- Entries supplied:
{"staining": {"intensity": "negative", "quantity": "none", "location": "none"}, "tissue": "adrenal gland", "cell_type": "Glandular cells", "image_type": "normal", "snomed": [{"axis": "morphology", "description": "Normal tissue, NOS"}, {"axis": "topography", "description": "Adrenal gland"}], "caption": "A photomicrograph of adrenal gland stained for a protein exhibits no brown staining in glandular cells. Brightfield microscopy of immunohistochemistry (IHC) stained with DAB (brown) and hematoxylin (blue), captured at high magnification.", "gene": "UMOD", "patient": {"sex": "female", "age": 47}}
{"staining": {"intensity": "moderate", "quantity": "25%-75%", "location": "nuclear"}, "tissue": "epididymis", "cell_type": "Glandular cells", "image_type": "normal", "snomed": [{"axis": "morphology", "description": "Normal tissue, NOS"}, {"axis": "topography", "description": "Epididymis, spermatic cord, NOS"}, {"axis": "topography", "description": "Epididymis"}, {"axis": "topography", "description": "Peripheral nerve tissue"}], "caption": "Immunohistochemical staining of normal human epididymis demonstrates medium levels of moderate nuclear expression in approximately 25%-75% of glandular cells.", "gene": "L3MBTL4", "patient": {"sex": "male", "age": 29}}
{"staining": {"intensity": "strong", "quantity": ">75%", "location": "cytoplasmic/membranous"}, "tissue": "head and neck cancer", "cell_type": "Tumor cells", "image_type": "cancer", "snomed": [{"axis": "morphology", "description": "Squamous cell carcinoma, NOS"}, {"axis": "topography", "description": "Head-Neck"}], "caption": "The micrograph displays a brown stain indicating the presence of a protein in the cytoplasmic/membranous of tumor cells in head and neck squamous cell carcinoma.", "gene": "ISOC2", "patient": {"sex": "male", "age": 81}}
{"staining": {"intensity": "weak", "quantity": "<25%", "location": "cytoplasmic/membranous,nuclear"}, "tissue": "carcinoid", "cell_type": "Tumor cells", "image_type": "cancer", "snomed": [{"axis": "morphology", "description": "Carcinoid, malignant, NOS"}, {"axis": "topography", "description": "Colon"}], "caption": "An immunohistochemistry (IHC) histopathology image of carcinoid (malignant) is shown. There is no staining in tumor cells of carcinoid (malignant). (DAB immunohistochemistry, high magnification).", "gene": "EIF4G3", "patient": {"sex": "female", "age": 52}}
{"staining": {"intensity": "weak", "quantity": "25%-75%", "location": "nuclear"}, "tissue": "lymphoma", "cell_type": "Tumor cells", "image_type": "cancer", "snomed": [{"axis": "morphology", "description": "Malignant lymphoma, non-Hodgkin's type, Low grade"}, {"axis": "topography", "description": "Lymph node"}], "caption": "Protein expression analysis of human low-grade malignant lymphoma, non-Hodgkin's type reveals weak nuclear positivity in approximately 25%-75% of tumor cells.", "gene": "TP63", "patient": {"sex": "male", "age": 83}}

- Task prompt:
Reproduce exactly the lines above from the line with "micrograph displays a" to the line with "immunohistochemistry (IHC) histopathology", including both, and add nothing.

- Response area:
{"staining": {"intensity": "strong", "quantity": ">75%", "location": "cytoplasmic/membranous"}, "tissue": "head and neck cancer", "cell_type": "Tumor cells", "image_type": "cancer", "snomed": [{"axis": "morphology", "description": "Squamous cell carcinoma, NOS"}, {"axis": "topography", "description": "Head-Neck"}], "caption": "The micrograph displays a brown stain indicating the presence of a protein in the cytoplasmic/membranous of tumor cells in head and neck squamous cell carcinoma.", "gene": "ISOC2", "patient": {"sex": "male", "age": 81}}
{"staining": {"intensity": "weak", "quantity": "<25%", "location": "cytoplasmic/membranous,nuclear"}, "tissue": "carcinoid", "cell_type": "Tumor cells", "image_type": "cancer", "snomed": [{"axis": "morphology", "description": "Carcinoid, malignant, NOS"}, {"axis": "topography", "description": "Colon"}], "caption": "An immunohistochemistry (IHC) histopathology image of carcinoid (malignant) is shown. There is no staining in tumor cells of carcinoid (malignant). (DAB immunohistochemistry, high magnification).", "gene": "EIF4G3", "patient": {"sex": "female", "age": 52}}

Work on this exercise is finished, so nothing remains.